Hace años, muchísimos años, en uno de los tantos pueblos del interior del país, se suscitaron los hechos que a continuación relato.
Resulta, que uno de los ladroncillos del pueblo, se percató de que en el patio del vecino más rico de la región había una mata enorme totalmente cargada de hermosos aguacates. Su desquiciada mente, enseguida comenzó a fraguar un plan para apoderarse de tantos aguacates como pudiera.
Inmediatamente se dirigió a la casa de otro pilluelo conocido y lo convenció para que esa noche perpetraran el robo planeado. Se hicieron de dos enormes sacos de hilo y se prepararon para esperar el ansiado momento. Al filo de la medianoche, los ladrones saltaron la verja de la casa y comenzaron a descargar la mata de aguacates. Uno de ellos se encaramó en el árbol y lanzaba los frutos al otro, para que no se dañaran. Una vez tuvieron los sacos repletos, con grandes esfuerzos los pasaron al otro lado de la cerca y, para que ningún vecino los pudiera ver, se dirigieron al solitario cementerio cercano, donde podrían hacer el conteo y la repartición de los frutos. Al traspasar el portón del camposanto, de uno de los sacos se cayeron dos aguacates en la acera. Uno de los ladrones hizo ademán de recogerlos, pero el otro le urgió a que entraran y que al salir los recogerían. Así lo hicieron y se instalaron a contar los aguacates en voz alta. Uno de los borrachitos del pueblo, que regresaba a su casa pasado de tragos, al pasar frente a la puerta del cementerio, escuchó el tétrico e inusual conteo: Veinte, veintiuno, veintidós,... El miedo le congeló la sangre en las venas y se imaginó que era el propio Lucifer, con sus ayudantes, que habían venido a llevarse los muertos del cementerio y estaban realizando la cuenta respectiva. Preso del terror, se dirigió velozmente hacia la iglesia, para contarle al cura lo que estaba ocurriendo. El sacerdote se despertó malhumorado por aquellos terribles aldabonazos en su puerta e increpó al borracho a que le contara lo que estaba sucediendo. El cura, incrédulo, decidió acompañar al beodo al cercano cementerio y al llegar ante el portón, escucharon estupefactos como los ladrones terminaban el conteo de los aguacates: ciento ocho, ciento nueve y ciento diez. Cincuenta y cinco para cada uno. Un miedo cerval se apoderó del cuerpo del sacerdote, al constatar que todo lo que le había dicho el borrachito era cierto. En eso estaban, cuando oyeron que uno de los ladrones le preguntaba al otro: ¿Y qué vamos a hacer con los dos que están allá afuera?, obviamente refiriéndose a los dos aguacates que se habían caído. Y el otro pillo respondió: Tranquilo que a esos también nos los vamos a llevar. Uno para ti y el otro para mí.
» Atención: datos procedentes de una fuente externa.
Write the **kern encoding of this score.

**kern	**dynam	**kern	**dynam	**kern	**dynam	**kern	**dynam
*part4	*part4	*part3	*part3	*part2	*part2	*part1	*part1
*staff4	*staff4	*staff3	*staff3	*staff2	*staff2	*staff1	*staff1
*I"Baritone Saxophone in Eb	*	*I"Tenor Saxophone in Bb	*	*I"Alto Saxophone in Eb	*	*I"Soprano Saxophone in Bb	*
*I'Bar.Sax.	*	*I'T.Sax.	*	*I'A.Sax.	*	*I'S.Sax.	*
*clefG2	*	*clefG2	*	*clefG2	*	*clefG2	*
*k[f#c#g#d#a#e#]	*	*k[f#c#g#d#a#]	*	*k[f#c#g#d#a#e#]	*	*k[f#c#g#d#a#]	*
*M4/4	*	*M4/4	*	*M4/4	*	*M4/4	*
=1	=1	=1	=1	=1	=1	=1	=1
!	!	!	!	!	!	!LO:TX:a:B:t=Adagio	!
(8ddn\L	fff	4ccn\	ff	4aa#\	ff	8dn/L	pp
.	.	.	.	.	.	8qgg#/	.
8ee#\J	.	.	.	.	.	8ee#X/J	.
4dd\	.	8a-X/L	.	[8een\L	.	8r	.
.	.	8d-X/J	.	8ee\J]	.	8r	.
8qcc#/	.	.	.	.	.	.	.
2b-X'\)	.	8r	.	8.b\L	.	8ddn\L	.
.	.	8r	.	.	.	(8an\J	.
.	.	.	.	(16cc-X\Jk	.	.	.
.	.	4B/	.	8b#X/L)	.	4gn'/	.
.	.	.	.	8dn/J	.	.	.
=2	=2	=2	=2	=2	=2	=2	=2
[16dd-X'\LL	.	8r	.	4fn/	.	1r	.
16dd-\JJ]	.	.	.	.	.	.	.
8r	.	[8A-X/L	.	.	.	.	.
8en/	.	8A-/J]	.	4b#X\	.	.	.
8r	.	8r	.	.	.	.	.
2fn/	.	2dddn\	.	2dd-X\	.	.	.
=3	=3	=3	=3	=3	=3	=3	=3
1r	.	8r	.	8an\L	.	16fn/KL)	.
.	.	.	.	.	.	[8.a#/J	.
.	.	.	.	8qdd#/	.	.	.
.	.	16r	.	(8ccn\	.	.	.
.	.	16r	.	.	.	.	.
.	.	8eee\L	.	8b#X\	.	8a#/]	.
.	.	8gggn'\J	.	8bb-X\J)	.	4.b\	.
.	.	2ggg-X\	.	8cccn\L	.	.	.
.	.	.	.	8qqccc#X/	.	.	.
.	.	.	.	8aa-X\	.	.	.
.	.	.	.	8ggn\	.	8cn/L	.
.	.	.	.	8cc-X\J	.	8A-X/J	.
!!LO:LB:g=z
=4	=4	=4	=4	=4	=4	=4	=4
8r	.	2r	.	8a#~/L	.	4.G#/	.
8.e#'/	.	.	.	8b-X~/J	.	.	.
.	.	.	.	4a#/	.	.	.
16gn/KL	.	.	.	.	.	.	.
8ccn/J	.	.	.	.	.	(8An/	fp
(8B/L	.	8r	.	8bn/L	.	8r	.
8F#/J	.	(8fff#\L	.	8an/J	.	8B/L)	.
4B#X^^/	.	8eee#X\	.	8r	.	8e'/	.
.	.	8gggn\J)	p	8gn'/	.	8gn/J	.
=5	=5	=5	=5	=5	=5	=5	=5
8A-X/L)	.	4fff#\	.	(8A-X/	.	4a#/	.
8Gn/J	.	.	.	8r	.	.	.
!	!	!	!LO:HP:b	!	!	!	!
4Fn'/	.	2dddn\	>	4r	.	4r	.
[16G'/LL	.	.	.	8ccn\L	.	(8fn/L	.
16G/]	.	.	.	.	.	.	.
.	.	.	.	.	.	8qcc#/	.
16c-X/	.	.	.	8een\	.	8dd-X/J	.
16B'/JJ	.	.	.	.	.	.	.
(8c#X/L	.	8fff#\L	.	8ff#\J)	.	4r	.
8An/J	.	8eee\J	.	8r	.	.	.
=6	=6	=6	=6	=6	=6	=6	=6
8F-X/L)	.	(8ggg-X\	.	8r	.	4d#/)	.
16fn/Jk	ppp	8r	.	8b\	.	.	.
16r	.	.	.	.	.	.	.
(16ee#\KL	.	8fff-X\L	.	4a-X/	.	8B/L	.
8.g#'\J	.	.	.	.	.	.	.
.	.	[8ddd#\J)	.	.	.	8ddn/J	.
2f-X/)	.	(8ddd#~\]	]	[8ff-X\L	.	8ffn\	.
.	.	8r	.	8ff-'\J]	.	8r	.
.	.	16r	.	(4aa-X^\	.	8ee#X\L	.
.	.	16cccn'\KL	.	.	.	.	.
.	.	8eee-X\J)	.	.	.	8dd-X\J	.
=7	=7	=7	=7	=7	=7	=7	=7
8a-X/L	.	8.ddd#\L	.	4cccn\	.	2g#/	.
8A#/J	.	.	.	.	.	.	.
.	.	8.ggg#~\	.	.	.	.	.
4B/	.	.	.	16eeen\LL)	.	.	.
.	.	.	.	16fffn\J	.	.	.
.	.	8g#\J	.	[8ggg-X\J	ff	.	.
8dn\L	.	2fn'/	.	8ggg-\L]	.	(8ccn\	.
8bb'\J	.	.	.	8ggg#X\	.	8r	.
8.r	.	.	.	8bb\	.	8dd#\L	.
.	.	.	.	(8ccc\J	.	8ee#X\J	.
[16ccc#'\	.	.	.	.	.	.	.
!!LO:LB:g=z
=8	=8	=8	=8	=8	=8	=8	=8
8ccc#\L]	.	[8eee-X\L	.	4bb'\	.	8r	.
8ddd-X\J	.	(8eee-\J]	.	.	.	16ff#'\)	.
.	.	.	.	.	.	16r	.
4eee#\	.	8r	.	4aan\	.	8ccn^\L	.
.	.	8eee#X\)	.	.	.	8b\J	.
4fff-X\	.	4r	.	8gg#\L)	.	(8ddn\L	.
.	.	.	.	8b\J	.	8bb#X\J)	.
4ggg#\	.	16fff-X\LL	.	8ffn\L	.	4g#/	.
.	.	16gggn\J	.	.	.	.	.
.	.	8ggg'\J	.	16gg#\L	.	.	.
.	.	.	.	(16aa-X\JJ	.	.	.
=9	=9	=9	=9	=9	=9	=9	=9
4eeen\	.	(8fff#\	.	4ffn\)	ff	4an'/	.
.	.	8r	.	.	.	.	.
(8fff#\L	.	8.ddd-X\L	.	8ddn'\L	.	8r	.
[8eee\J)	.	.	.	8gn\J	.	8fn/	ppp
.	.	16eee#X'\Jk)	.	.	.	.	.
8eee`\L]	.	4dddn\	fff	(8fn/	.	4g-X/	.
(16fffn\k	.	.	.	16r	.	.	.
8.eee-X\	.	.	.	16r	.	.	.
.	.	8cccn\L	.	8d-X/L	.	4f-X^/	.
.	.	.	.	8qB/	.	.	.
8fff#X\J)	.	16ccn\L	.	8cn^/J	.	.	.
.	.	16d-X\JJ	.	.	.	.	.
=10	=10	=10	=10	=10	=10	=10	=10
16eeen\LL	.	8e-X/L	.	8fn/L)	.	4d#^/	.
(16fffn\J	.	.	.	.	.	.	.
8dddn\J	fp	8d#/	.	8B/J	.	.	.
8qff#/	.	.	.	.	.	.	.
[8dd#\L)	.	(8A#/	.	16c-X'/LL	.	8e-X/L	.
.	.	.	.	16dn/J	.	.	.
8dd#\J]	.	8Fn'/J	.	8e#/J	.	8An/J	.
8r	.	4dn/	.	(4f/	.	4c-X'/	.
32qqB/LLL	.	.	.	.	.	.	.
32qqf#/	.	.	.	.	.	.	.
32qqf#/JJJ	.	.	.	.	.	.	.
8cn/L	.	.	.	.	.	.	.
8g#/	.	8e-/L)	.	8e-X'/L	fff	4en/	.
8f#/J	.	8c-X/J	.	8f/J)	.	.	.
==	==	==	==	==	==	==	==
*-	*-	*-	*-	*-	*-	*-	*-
Al oír esto, el cura y el borrachito, creyendo que las voces se referían a ellos, se miraron aterrorizados y, al unísono emprendieron una veloz carrera calle abajo. Y en el silencio de la noche, de aquel tranquilo pueblo, sólo se escuchaban los desesperados gritos del sacerdote dirigiéndose al borracho:
¡Suéltame la sotana, muérgano, que me frenas!